■ SOURCE TEXT
════════

Heinberg: Scapegoat-in-Chief The Race for the Oval Office
The first two U.S. presidential debates have been painful to watch. Both candidates are running on platforms constructed from verbal hallucinations about the nation’s past, present, and future. And the American people are being asked to choose between those hallucinations in order to select the best available scapegoat for the next four years of national economic decline. The race is burning up billions of dollars in advertising money, yet few citizens seem genuinely excited about either candidate, with households evidently viewing the proceedings as a prime-time ritual combat in which it is the winner, rather than the loser, who will ultimately receive the fatal thumbs-down.
Most of the delusions and fantasies that pervade the debates can be grouped into three baskets:
Energy. In the second debate, a questioner from the audience asked president Obama if there is something the latter can do to lower gasoline prices. The ensuing fiction-laced candidate dialogue featured assertions like the following:
· America has a century’s worth of cheap natural gas. (It doesn’t, and production levels will probably begin declining within the next couple of years.)
· Oil drilling in North Dakota will soon free the U.S. of the need to import oil. (It won’t, and production there will similarly peak and start to wane in the next 2-5 years.)
· The president of the United States should be held accountable for high gasoline prices. (In fact, aside from temporary gestures like opening the Strategic Petroleum Reserve, there’s almost nothing a president can do to reduce gas prices, which mostly track the global price of crude oil.)

════════

■ DATA SECTION
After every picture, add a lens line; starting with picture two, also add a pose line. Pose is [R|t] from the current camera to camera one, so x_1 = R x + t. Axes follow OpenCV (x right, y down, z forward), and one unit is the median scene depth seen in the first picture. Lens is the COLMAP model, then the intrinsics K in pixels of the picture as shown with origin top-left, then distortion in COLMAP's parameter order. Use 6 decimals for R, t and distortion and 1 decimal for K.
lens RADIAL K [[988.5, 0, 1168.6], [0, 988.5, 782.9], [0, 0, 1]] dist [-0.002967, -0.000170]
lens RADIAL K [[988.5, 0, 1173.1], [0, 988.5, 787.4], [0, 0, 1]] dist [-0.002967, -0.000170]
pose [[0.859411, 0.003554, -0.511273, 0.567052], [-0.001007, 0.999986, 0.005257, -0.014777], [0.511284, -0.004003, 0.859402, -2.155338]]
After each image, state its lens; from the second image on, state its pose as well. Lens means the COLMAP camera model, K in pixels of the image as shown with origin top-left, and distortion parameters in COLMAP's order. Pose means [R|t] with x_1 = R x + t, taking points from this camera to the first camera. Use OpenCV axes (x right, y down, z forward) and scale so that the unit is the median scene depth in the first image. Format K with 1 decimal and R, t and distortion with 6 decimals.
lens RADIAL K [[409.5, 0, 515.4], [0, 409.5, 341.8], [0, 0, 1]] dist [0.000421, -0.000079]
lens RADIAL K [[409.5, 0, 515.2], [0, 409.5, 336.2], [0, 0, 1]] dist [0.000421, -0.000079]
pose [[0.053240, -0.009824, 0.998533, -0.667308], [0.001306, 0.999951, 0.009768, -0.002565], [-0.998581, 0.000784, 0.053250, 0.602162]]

════════

■ EXERCISE
Repeat everything in the debate commentary above from "Heinberg: Scapegoat-in-Chief The" down to "the fatal thumbs-down.", word for word.

■ ANSWER BOX
Heinberg: Scapegoat-in-Chief The Race for the Oval Office
The first two U.S. presidential debates have been painful to watch. Both candidates are running on platforms constructed from verbal hallucinations about the nation’s past, present, and future. And the American people are being asked to choose between those hallucinations in order to select the best available scapegoat for the next four years of national economic decline. The race is burning up billions of dollars in advertising money, yet few citizens seem genuinely excited about either candidate, with households evidently viewing the proceedings as a prime-time ritual combat in which it is the winner, rather than the loser, who will ultimately receive the fatal thumbs-down.